Chapitre 1.1 : Alamo
Hello ! Trois petites notes avant de commencer :
— Ceux qui ont lu les livres, ne me tuez pas pour le titre du chapitre, s'il vous plaît. (Vous pouvez par contre me lancer des tomates, c'est fait exprès.)
— Bien que le siège de Fort Alamo soit une bataille qui ait vraiment eu lieu dans notre monde, je reprends ici la version de Philip Pullman – très peu détaillée dans la traduction, je me suis servie des deux phrases en anglais que j'ai trouvées. Je ferai sûrement un point à la fin pour bien différencier ce qui relève des faits, et ce qui a été inventé !

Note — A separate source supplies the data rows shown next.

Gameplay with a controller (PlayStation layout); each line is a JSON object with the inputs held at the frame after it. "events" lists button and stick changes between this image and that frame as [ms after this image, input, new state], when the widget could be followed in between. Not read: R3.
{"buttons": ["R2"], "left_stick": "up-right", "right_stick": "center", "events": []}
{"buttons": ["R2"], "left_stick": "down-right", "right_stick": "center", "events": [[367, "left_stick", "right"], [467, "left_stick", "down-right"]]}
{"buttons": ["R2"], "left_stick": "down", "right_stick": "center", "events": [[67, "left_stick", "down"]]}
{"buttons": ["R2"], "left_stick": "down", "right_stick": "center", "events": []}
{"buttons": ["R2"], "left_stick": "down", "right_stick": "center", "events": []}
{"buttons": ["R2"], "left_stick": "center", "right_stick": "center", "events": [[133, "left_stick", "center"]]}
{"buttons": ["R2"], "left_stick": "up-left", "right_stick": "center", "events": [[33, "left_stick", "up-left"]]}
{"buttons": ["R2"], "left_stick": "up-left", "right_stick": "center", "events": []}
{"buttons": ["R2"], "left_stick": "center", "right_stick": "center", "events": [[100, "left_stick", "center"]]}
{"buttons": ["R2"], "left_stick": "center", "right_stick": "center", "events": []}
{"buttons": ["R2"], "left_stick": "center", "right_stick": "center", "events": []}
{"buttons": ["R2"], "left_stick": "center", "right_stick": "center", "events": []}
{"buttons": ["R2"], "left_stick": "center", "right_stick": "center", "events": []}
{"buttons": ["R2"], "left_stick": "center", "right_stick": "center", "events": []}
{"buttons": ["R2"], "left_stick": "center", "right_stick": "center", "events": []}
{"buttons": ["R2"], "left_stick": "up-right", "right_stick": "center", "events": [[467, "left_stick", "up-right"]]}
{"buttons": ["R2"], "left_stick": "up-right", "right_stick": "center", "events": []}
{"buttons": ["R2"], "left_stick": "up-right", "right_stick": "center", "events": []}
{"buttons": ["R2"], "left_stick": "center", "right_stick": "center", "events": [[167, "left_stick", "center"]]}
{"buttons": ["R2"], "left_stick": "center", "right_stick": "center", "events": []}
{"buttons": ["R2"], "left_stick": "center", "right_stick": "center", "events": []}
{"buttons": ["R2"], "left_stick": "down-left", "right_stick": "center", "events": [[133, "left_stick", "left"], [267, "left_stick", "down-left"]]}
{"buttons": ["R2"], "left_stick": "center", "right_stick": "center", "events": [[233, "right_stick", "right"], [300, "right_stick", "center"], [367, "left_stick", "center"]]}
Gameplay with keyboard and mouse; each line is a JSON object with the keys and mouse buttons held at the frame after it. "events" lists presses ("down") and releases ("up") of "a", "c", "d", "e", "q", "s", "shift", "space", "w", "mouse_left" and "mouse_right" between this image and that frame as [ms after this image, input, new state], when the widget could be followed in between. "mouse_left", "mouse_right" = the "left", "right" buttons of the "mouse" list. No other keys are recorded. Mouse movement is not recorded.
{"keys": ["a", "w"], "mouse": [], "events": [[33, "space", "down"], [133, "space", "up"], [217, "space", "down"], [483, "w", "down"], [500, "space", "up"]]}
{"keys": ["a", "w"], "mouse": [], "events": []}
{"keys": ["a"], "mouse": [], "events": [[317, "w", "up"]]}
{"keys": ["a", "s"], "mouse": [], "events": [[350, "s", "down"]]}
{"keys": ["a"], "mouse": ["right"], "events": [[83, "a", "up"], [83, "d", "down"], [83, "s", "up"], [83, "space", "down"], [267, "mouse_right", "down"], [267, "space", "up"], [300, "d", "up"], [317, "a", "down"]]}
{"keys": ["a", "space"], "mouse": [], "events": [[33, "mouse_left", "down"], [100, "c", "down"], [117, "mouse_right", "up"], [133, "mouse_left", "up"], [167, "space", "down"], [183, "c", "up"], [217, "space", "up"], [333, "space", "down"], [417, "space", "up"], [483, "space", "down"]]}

— Comme le chapitre est plus long que prévu, je l'ai découpé en plusieurs parties pour ne pas vous assommer avec plus de 10 000 mots. Désolée si les coupures sont hasardeuses, j'espère que cela ne vous dérange pas !
Sur ce, bonne lecture !
༄
J'aurais aimé pouvoir vous dire que je me souviens précisément du jour où j'ai rencontré Lee Scoresby, parce que ce jour-là a changé ma vie. J'aurais aimé, sincèrement, pouvoir vous citer le jour, le mois, l'année exacte où nos chemins se sont croisés pour ne plus se séparer qu'à l'orée du tombeau. Je crains de ne pas en être capable. J'ai tellement revécu ce souvenir, je l'ai tellement imaginé, idéalisé, j'en ai fait un tel absolu que poser des mots sur ces images ne pourra que les abîmer. Lui s'en serait souvenu, il me dirait de faire un effort, puis il rirait et raconterait nos jeux d'enfant à ma place, avec tant d'esprit que je n'aurais pu que me taire et l'aimer.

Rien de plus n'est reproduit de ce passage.